Kolmogrov's inequality says that, if $C$ is a convex set, and $P_C(x)$ is an operator for projecting point $x$ into the convex set $C$, if $z = P_C(x)$, then for any $y \in C$ we have $$ (z - y).(x - y) \leq 0 $$
My question is about a results in [1] (Page 17, Proof of Proposition 11): It is saying that, given a strongly convex function $R(\mathbf{w})$ and a projection onto convex set $\mathcal{K}$,
$$ \mathbf{w}_{t+1} = \Pi_{\phi_t, \mathcal{K}}( \bar{\mathbf{w}}_{t+1} ), $$ defined as: $$ \Pi_{\phi_t, \mathcal{K}}( \bar{\mathbf{w}}_{t+1} ) \triangleq \arg\min_{ \mathbf{w} \in \mathcal{K} }D_{\phi_t} ( \mathbf{w}, \tilde{\mathbf{w}}_{t+1}). $$ It says that this holds (Page 17, Proof of Proposition 11): $$ \langle \nabla R(\mathbf{w}_t) - \nabla R(\mathbf{w}_{t+1} ), \mathbf{w}_{t} - \mathbf{w}_{t+1} \rangle \leq \langle \nabla R( \tilde {\mathbf{w}}_t) - \nabla R(\tilde { \mathbf{w}}_{t+1} ), \mathbf{w}_{t} - \mathbf{w}_{t+1} \rangle $$
Question: why the above inequality holds?

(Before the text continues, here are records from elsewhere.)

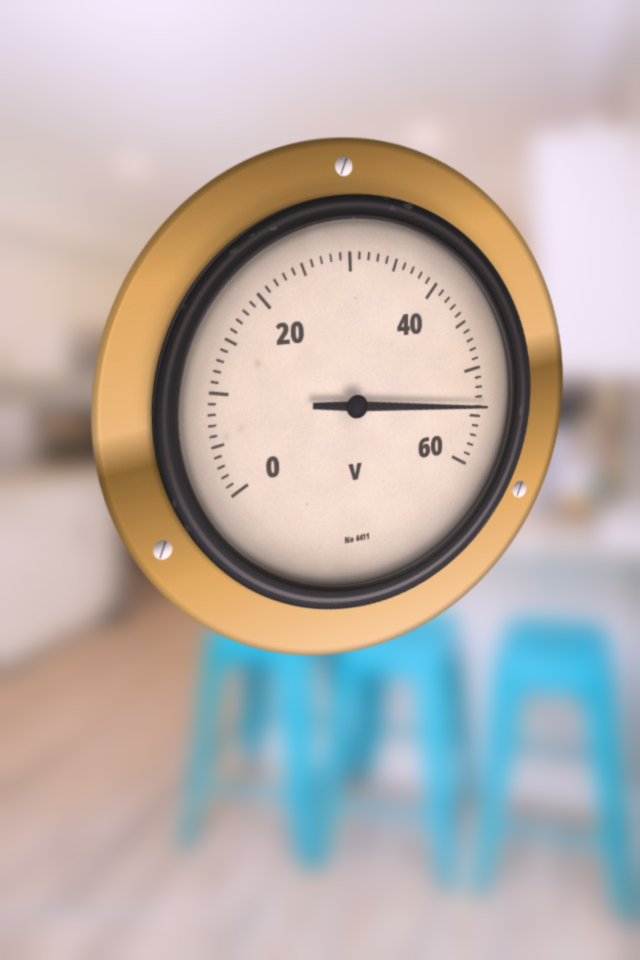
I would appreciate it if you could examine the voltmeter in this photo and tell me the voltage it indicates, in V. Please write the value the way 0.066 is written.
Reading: 54
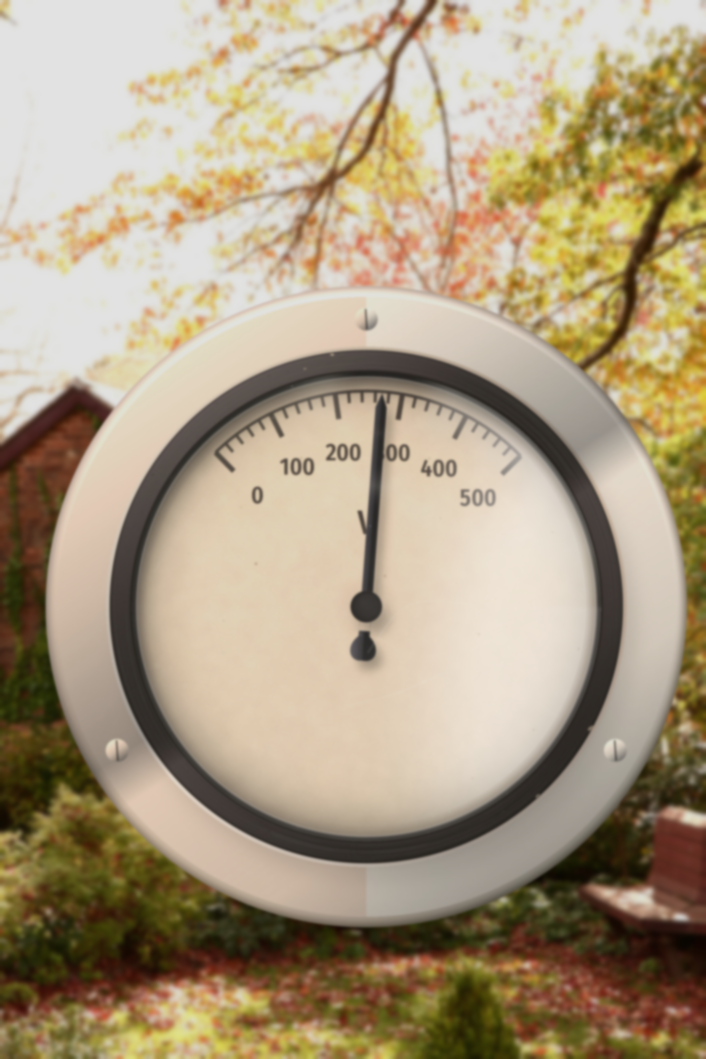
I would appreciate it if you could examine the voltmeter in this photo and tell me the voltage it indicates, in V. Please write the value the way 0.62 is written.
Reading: 270
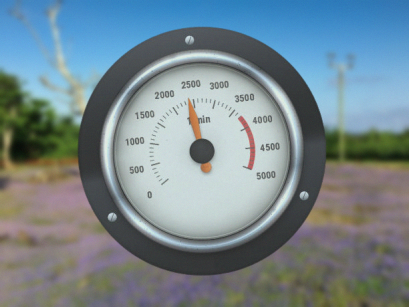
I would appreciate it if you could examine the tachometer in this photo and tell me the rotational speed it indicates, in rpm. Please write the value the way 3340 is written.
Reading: 2400
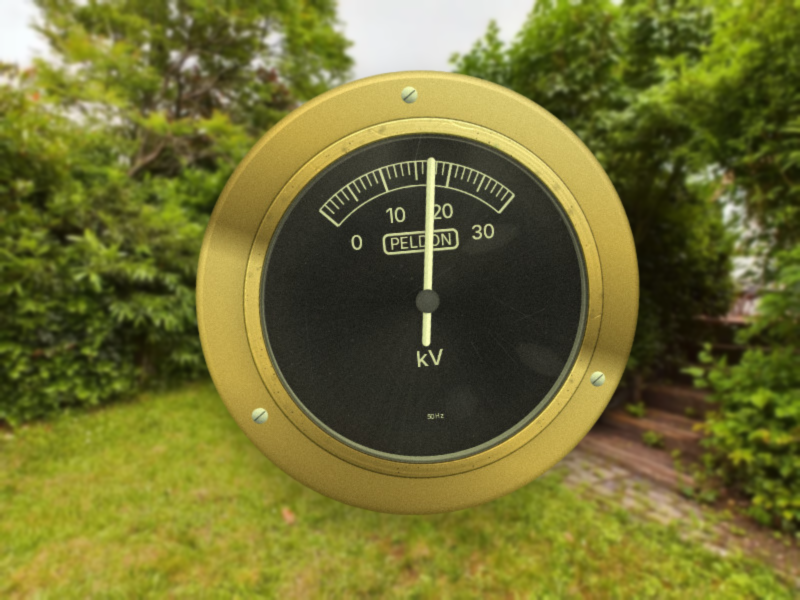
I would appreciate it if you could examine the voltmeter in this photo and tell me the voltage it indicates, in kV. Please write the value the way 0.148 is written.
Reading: 17
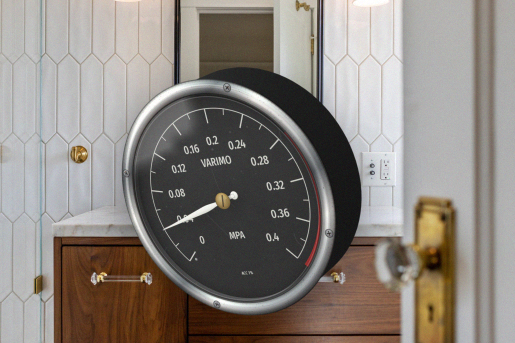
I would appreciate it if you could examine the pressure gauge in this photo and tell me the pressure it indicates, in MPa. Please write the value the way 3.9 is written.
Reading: 0.04
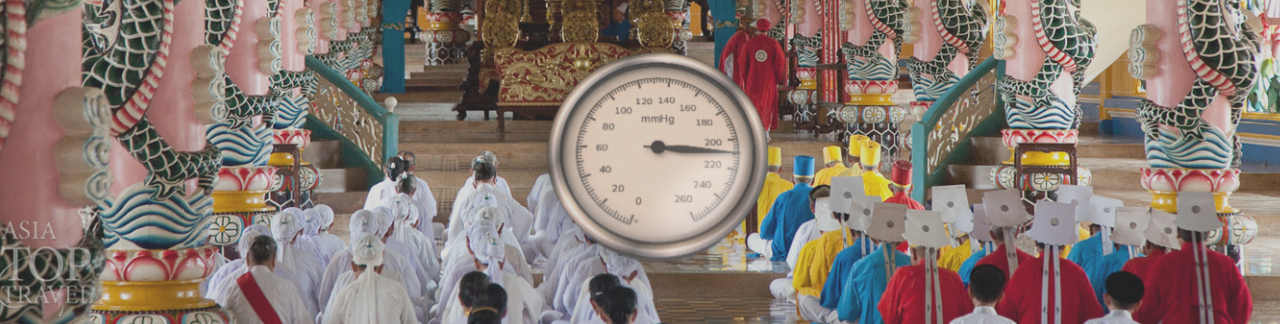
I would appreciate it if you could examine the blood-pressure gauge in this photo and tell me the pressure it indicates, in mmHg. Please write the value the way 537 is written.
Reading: 210
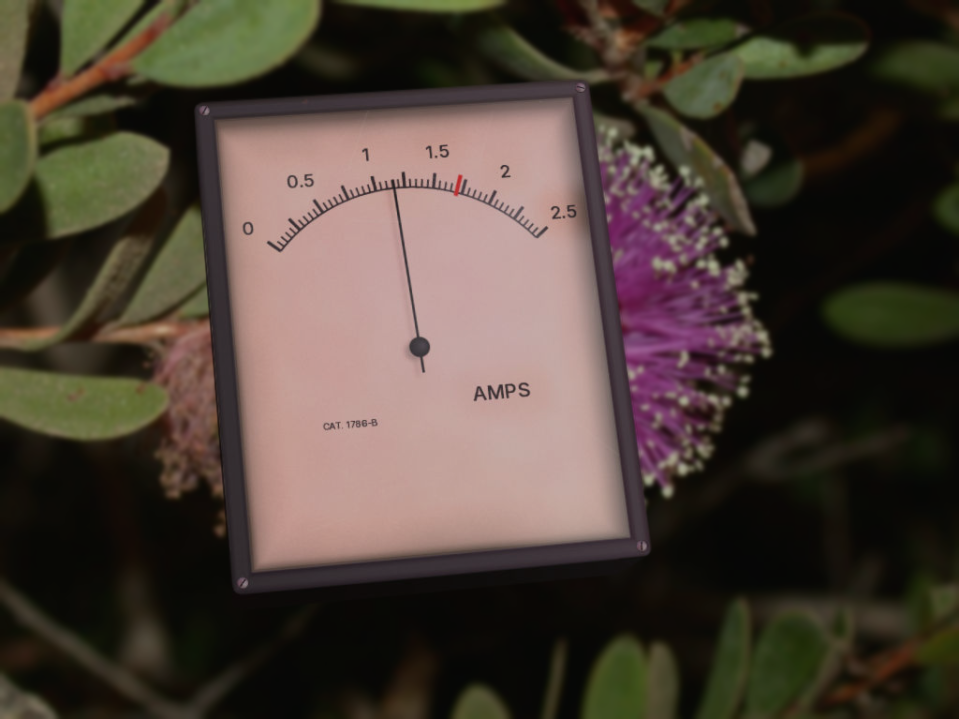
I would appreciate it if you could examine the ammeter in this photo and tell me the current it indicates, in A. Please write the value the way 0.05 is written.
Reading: 1.15
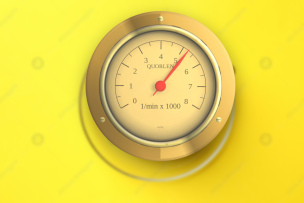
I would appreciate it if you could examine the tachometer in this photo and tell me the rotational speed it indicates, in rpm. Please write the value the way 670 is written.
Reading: 5250
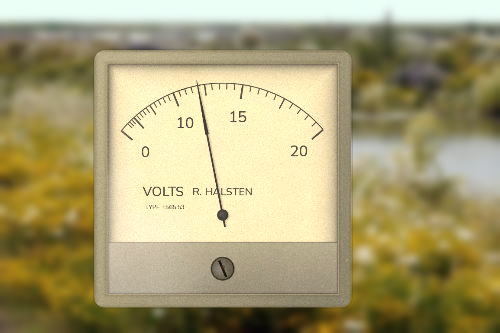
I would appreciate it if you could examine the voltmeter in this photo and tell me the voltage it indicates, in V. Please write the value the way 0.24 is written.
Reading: 12
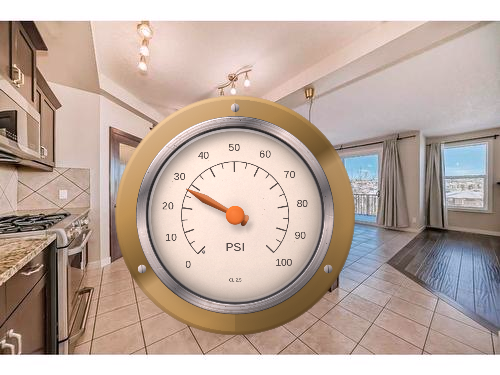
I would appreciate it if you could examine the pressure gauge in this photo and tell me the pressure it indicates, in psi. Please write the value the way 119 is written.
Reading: 27.5
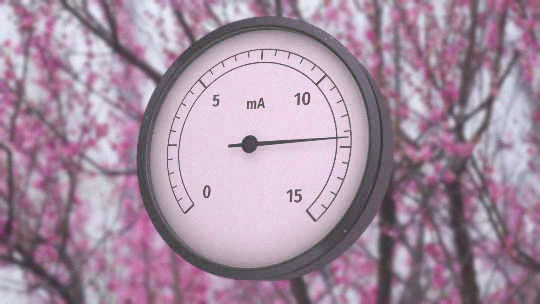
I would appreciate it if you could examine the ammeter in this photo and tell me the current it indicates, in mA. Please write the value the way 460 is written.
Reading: 12.25
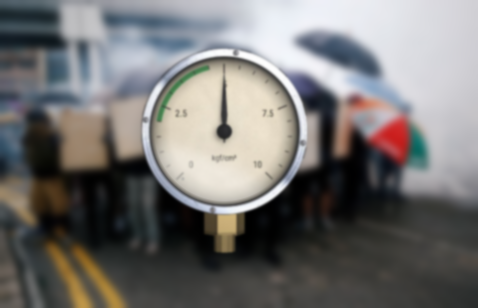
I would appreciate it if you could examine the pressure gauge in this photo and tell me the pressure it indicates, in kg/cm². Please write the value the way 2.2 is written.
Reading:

[1] http://www-stat.wharton.upenn.edu/~rakhlin/courses/stat991/papers/lecture_notes.pdf
To answer this, you must write down the optimality condition,
given an optimization problem as:
$\mathbf{x^*}= \operatorname{argmin}_{\mathbf{x} \in \mathcal{K}} f(\mathbf{x}) $
The optimality condition asserts that for all $\mathbf{x} \in \mathcal{K}$
$\nabla f(\mathbf{x}^*)^\top(\mathbf{x}-\mathbf{x^*}) \ge 0 $
Writing this condition for the optimal point $\mathbf{w}_{t+1}$ and $\mathbf{w}_{t}$, noting that $\nabla f(\mathbf{w}_{t+1})=\nabla \mathcal{R}(\mathbf{w}_{t+1})-\nabla \mathcal{R}(\mathbf{\hat{w}}_{t+1})$ you get to the inequality that you mentioned.